#### Data block:
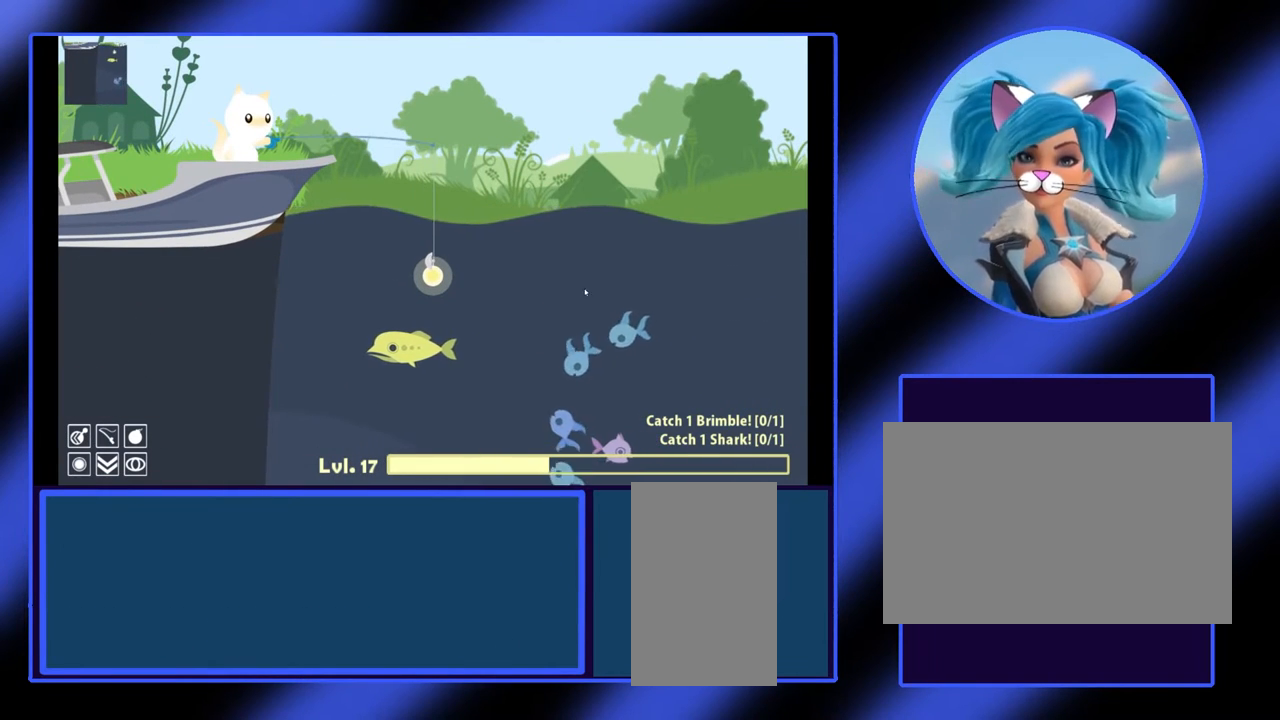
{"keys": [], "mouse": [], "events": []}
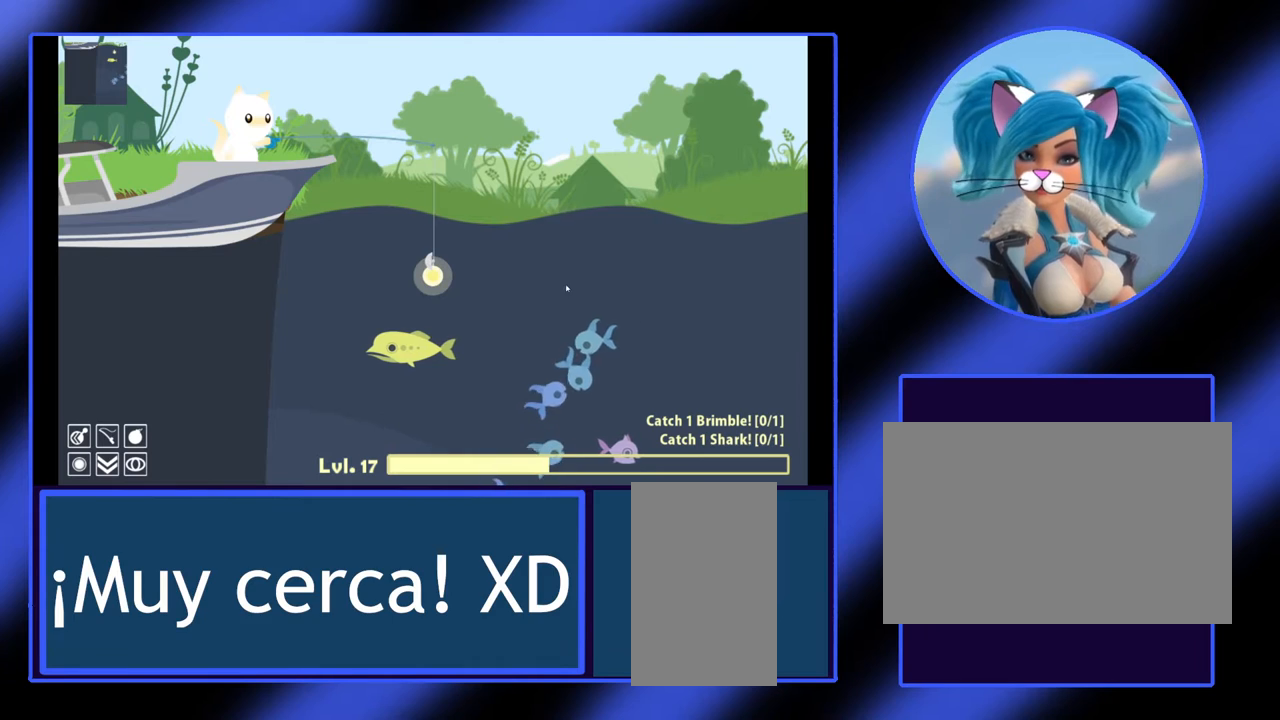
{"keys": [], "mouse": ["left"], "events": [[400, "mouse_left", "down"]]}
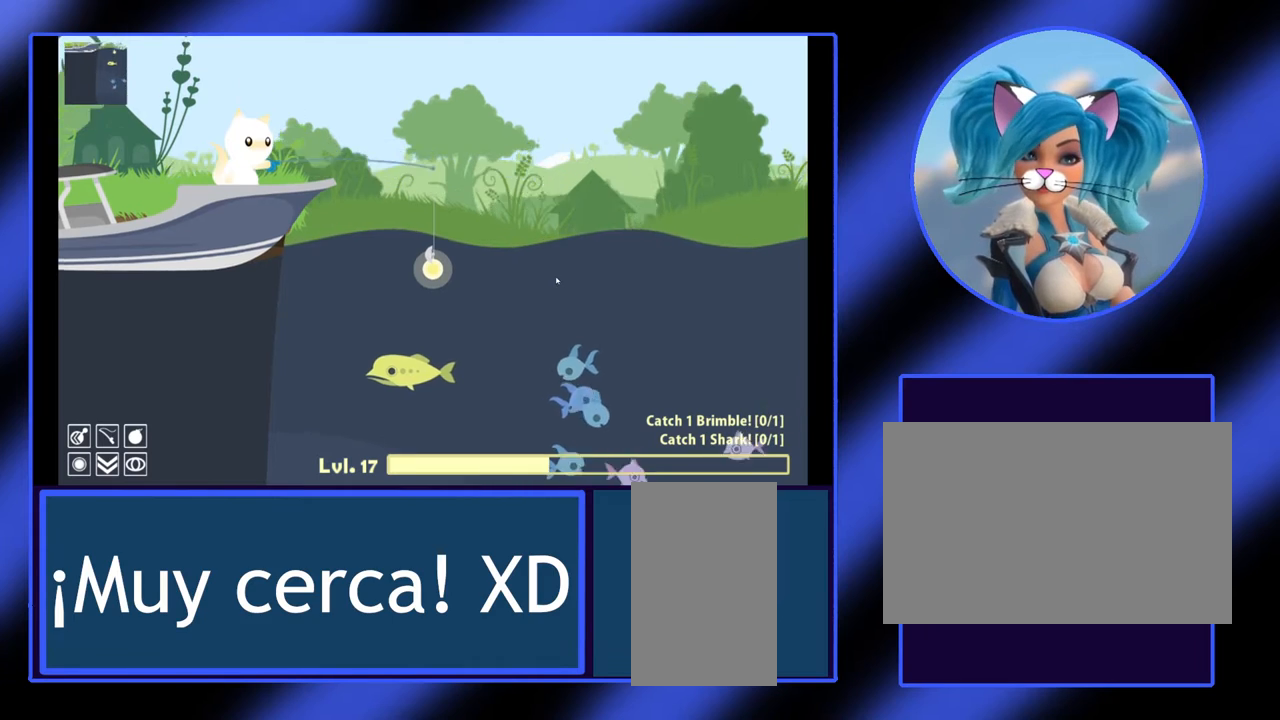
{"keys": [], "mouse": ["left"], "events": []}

#### Work to be completed:
Quote the preceding listing precisely and completely, omitting its images.

#### Exercise result:
{"keys": [], "mouse": [], "events": []}
{"keys": [], "mouse": ["left"], "events": [[400, "mouse_left", "down"]]}
{"keys": [], "mouse": ["left"], "events": []}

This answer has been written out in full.